◆ PROMPT: Copy the records below exactly, starting at the line that contains "e, in nome di" and ending at the line that contains "отличной эластичностью и высокой п"; leave out any pictures.

◆ AVAILABLE DATA:
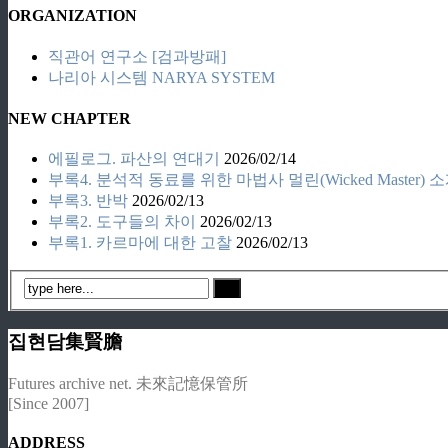
ORGANIZATION
직관어 연구소 [검과방패]
나리아 시스템 NARYA SYSTEM
NEW CHAPTER
에필로그. 파산의 연대기
2026/02/14
부록4. 분석적 동료를 위한 마법사 멀린(Wicked Master) 
부록3. 반박
2026/02/13
부록2. 도구들의 차이
2026/02/13
부록1. 카르마에 대한 고찰
2026/02/13
집현담集賢膽
Futures archive net. 未來記憶保管所
[Since 2007]
ADDRESS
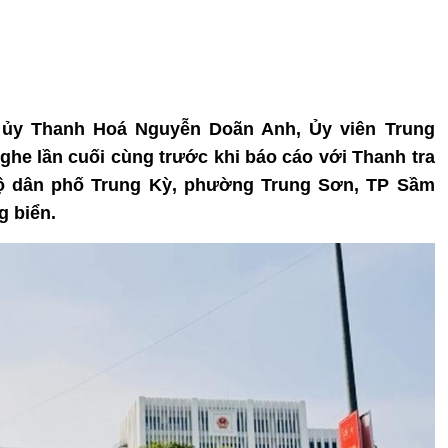
nh ủy Thanh Hoá Nguyễn Doãn Anh, Ủy viên Trung
ghe lần cuối cùng trước khi báo cáo với Thanh tra
hộ dân phố Trung Kỳ, phường Trung Sơn, TP Sầm
 biển.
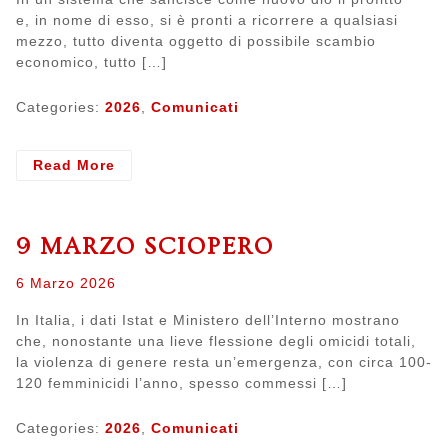
DALLA
e, in nome di esso, si è pronti a ricorrere a qualsiasi
CONTRATTAZIONE
mezzo, tutto diventa oggetto di possibile scambio
economico, tutto […]
Categories:
2026
,
Comunicati
- PER
Read More
UNA
REALE
PARITA’
9 MARZO SCIOPERO
Posted
6 Marzo 2026
on
In Italia, i dati Istat e Ministero dell’Interno mostrano
che, nonostante una lieve flessione degli omicidi totali,
la violenza di genere resta un’emergenza, con circa 100-
120 femminicidi l’anno, spesso commessi […]
Categories:
2026
,
Comunicati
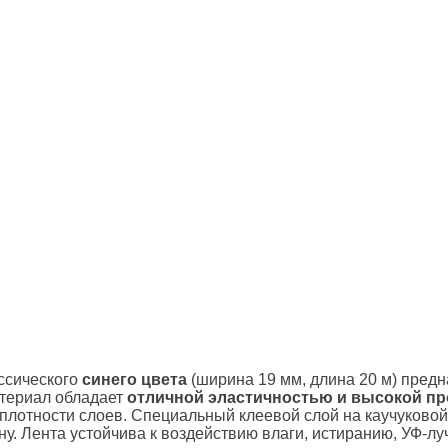
ссического
синего цвета
(ширина 19 мм, длина 20 м) пред
атериал обладает
отличной эластичностью и высокой п
лотности слоев. Специальный клеевой слой на каучуковой
ну. Лента устойчива к воздействию влаги, истиранию, УФ-л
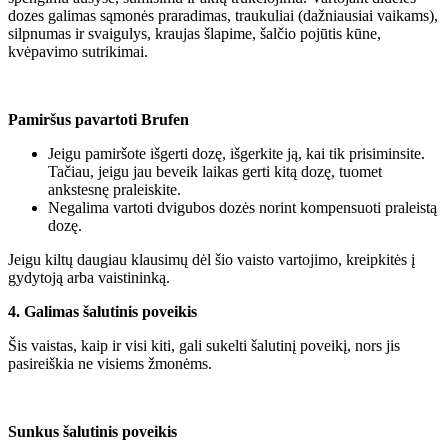
dozes galimas sąmonės praradimas, traukuliai (dažniausiai vaikams),
silpnumas ir svaigulys, kraujas šlapime, šalčio pojūtis kūne,
kvėpavimo sutrikimai.
Pamiršus pavartoti Brufen
Jeigu pamiršote išgerti dozę, išgerkite ją, kai tik prisiminsite.
Tačiau, jeigu jau beveik laikas gerti kitą dozę, tuomet
ankstesnę praleiskite.
Negalima vartoti dvigubos dozės norint kompensuoti praleistą
dozę.
Jeigu kiltų daugiau klausimų dėl šio vaisto vartojimo, kreipkitės į
gydytoją arba vaistininką.
4. Galimas šalutinis poveikis
Šis vaistas, kaip ir visi kiti, gali sukelti šalutinį poveikį, nors jis
pasireiškia ne visiems žmonėms.
Sunkus šalutinis poveikis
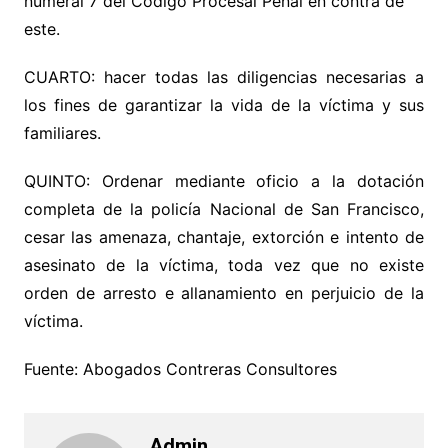
numeral 7 del Código Procesal Penal en contra de
este.
CUARTO: hacer todas las diligencias necesarias a
los fines de garantizar la vida de la víctima y sus
familiares.
QUINTO: Ordenar mediante oficio a la dotación
completa de la policía Nacional de San Francisco,
cesar las amenaza, chantaje, extorción e intento de
asesinato de la víctima, toda vez que no existe
orden de arresto e allanamiento en perjuicio de la
víctima.
Fuente: Abogados Contreras Consultores
Admin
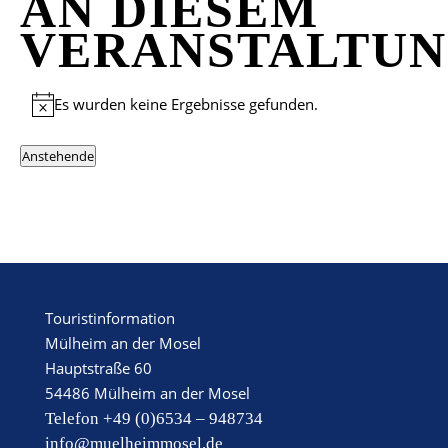
AN DIESEM
VERANSTALTU
Es wurden keine Ergebnisse gefunden.
Hinweis
Anstehende
Datum
wählen.
Touristinformation
Mülheim an der Mosel
Hauptstraße 60
54486 Mülheim an der Mosel
Telefon +49 (0)6534 – 948734
info@muelheimmosel.de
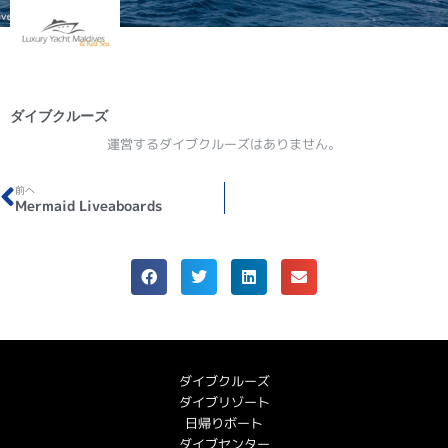
ダイブクルーズ
運営するダイブクルーズはありません。
前へ
Mermaid Liveaboards
ダイブクルーズ
ダイブリゾート
日帰りボート
ダイブセンター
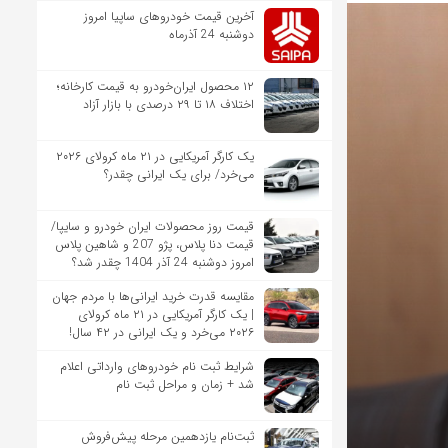
آخرین قیمت خودروهای ساپیا امروز
دوشنبه 24 آذرماه
۱۲ محصول ایران‌خودرو به قیمت کارخانه؛
اختلاف ۱۸ تا ۲۹ درصدی با بازار آزاد
یک کارگر آمریکایی در ۲۱ ماه کرولای ۲۰۲۶
می‌خرد/ برای یک ایرانی چقدر؟
قیمت روز محصولات ایران خودرو و سایپا/
قیمت دنا پلاس، پژو 207 و شاهین پلاس
امروز دوشنبه 24 آذر 1404 چقدر شد؟
مقایسه قدرت خرید ایرانی‌ها با مردم جهان
| یک کارگر آمریکایی در ۲۱ ماه کرولای
۲۰۲۶ می‌خرد و یک ایرانی در ۴۲ سال!
شرایط ثبت نام خودروهای وارداتی اعلام
شد + زمان و مراحل ثبت نام
ثبت‌نام یازدهمین مرحله پیش‌فروش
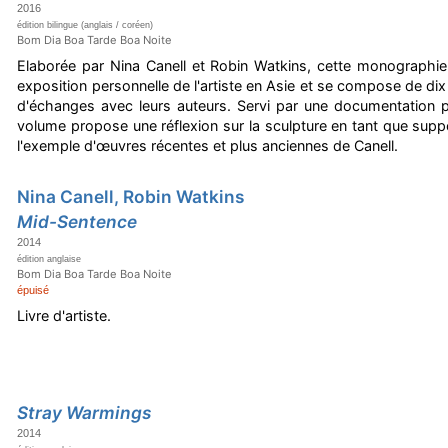
2016
édition bilingue (anglais / coréen)
Bom Dia Boa Tarde Boa Noite
Elaborée par Nina Canell et Robin Watkins, cette monographi
exposition personnelle de l'artiste en Asie et se compose de dix 
d'échanges avec leurs auteurs. Servi par une documentation 
volume propose une réflexion sur la sculpture en tant que supp
l'exemple d'œuvres récentes et plus anciennes de Canell.
Nina Canell, Robin Watkins
Mid-Sentence
2014
édition anglaise
Bom Dia Boa Tarde Boa Noite
épuisé
Livre d'artiste.
Stray Warmings
2014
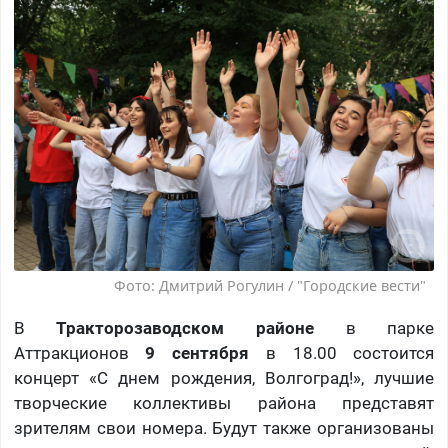
Фото: Дмитрий Рогулин / "Городские вести"
В
Тракторозаводском районе
в парке
Аттракционов
9 сентября
в 18.00 состоится
концерт «С днем рождения, Волгоград!», лучшие
творческие коллективы района представят
зрителям свои номера. Будут также организованы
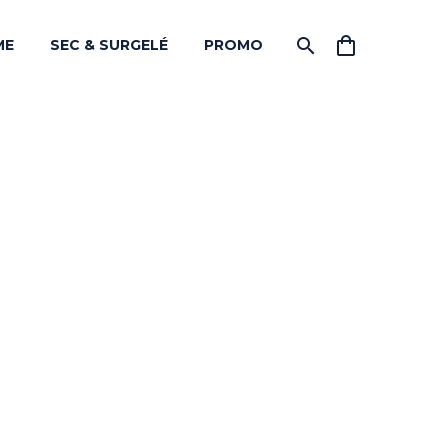
ME
SEC & SURGELÉ
PROMO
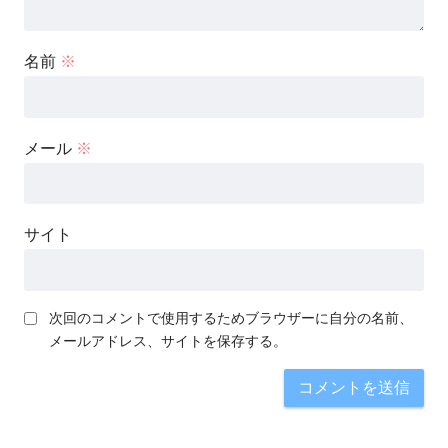
名前
※
メール
※
サイト
次回のコメントで使用するためブラウザーに自分の名前、
メールアドレス、サイトを保存する。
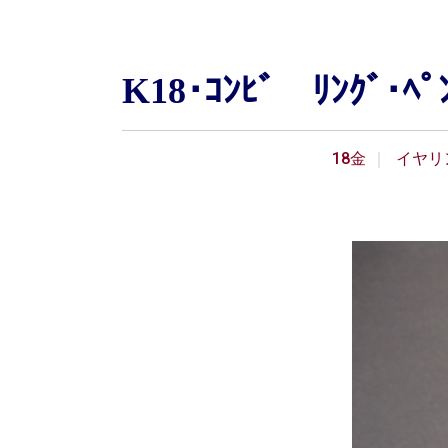
K18･ｺﾝﾋﾞ ﾘﾝｸﾞ
18金
イヤリ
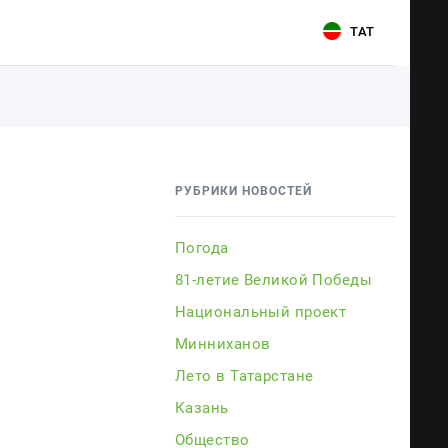
ТАТ
Для связи
Для связи
+7 (843) 570−50−00
+7 (843) 570−50−00
РУБРИКИ НОВОСТЕЙ
reception@tnvtv.ru
reception@tnvtv.ru
Погода
81-летие Великой Победы
Национальный проект
Минниханов
Лето в Татарстане
Казань
ии
Общество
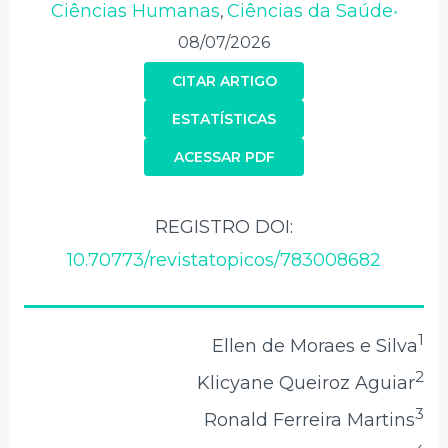
Ciências Humanas
Ciências da Saúde
,
•
08/07/2026
CITAR ARTIGO
ESTATÍSTICAS
ACESSAR PDF
REGISTRO DOI:
10.70773/revistatopicos/783008682
1
Ellen de Moraes e Silva
2
Klicyane Queiroz Aguiar
3
Ronald Ferreira Martins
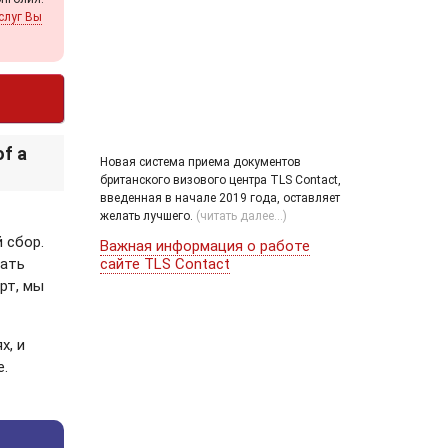
слуг Вы
f a
Новая система приема документов
британского визового центра TLS Contact,
введенная в начале 2019 года, оставляет
желать лучшего.
(читать далее...)
и
 сбор.
Важная информация о работе
сайте TLS Contact
вать
рт, мы
х, и
е.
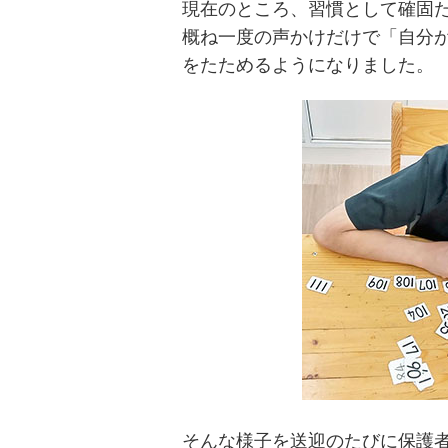
現在のところ、習慣として確固
概ね一度の声かけだけで「自分
をたためるようになりました。
そんな様子を送迎のたびに保護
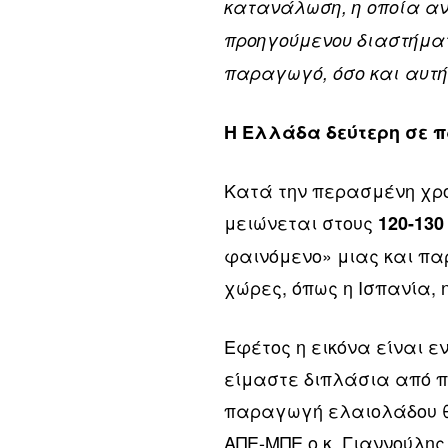
κατανάλωση, η οποία αν
προηγούμενου διαστήματο
παραγωγό, όσο και αυτή
Η Ελλάδα δεύτερη σε π
Κατά την περασμένη χρο
μειώνεται στους
120-130
φαινόμενο» μιας και π
χώρες, όπως η Ισπανία, 
Εφέτος η εικόνα είναι 
είμαστε διπλάσια από π
παραγωγή ελαιολάδου θα
ΑΠΕ-ΜΠΕ ο κ. Γιαννούλη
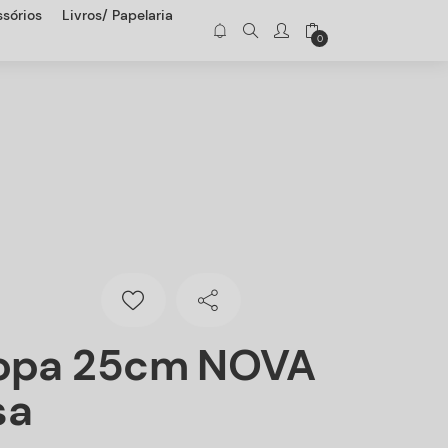
sórios
Livros/ Papelaria
0
Sopa 25cm NOVA
sa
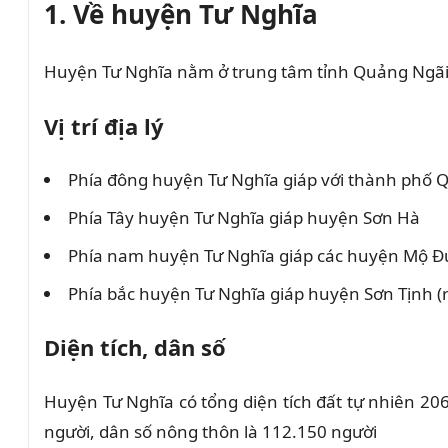
1. Về huyện Tư Nghĩa
Huyện Tư Nghĩa nằm ở trung tâm tỉnh Quảng Ngãi.
Vị trí địa lý
Phía đông huyện Tư Nghĩa giáp với thành phố
Phía Tây huyện Tư Nghĩa giáp huyện Sơn Hà
Phía nam huyện Tư Nghĩa giáp các huyện Mộ Đức
Phía bắc huyện Tư Nghĩa giáp huyện Sơn Tịnh (r
Diện tích, dân số
Huyện Tư Nghĩa có tổng diện tích đất tự nhiên 20
người, dân số nông thôn là 112.150 người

◆ RESULT FOR THIS TASK:
e, in nome di esso, si è pronti a ricorrere a qualsiasi
CONTRATTAZIONE
mezzo, tutto diventa oggetto di possibile scambio
economico, tutto […]
Categories:
2026
,
Comunicati
- PER
Read More
UNA
REALE
PARITA’
9 MARZO SCIOPERO
Posted
6 Marzo 2026
on
In Italia, i dati Istat e Ministero dell’Interno mostrano
che, nonostante una lieve flessione degli omicidi totali,
la violenza di genere resta un’emergenza, con circa 100-
120 femminicidi l’anno, spesso commessi […]
Categories:
2026
,
Comunicati
ссического
синего цвета
(ширина 19 мм, длина 20 м) пред
атериал обладает
отличной эластичностью и высокой п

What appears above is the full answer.